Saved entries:

· · ·

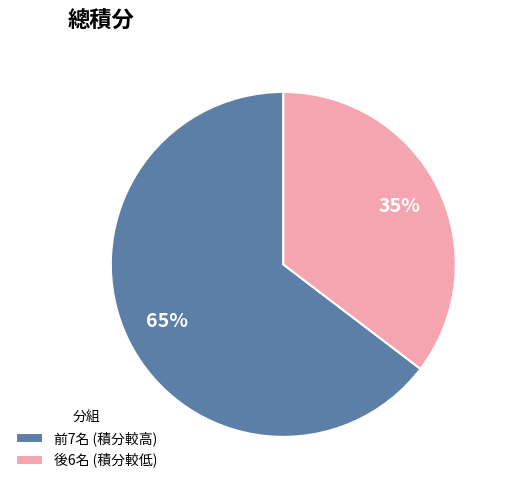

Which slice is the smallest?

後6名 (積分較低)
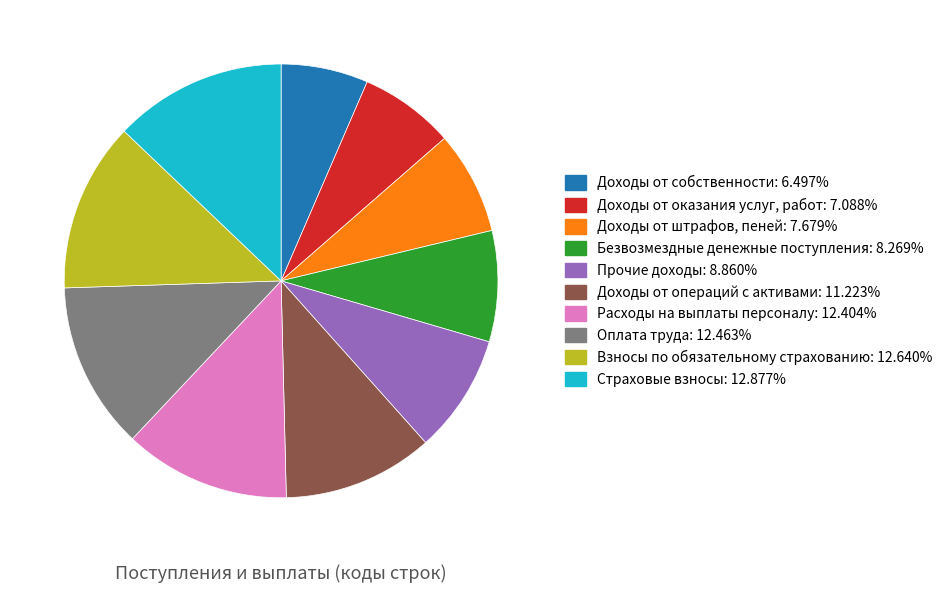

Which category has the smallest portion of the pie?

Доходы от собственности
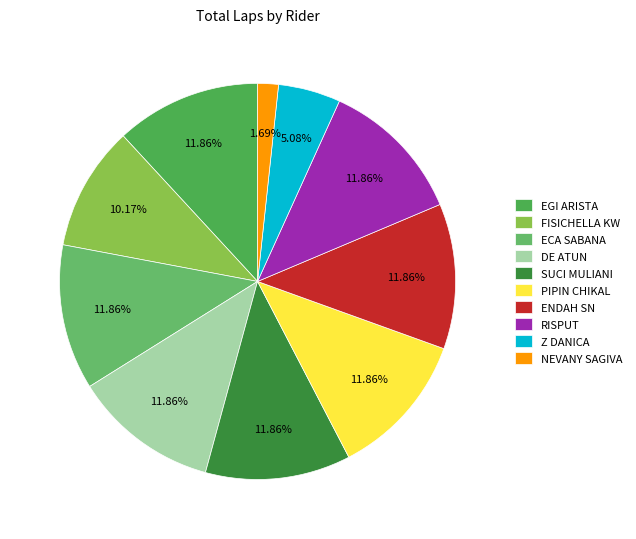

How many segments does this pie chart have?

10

· · ·

What you should do:
Turn every line of the material above into a numbered list, skipping any blank lines and leaving the pictures out.

Your response:
1. Which slice is the smallest?
2. 後6名 (積分較低)
3. Which category has the smallest portion of the pie?
4. Доходы от собственности
5. How many segments does this pie chart have?
6. 10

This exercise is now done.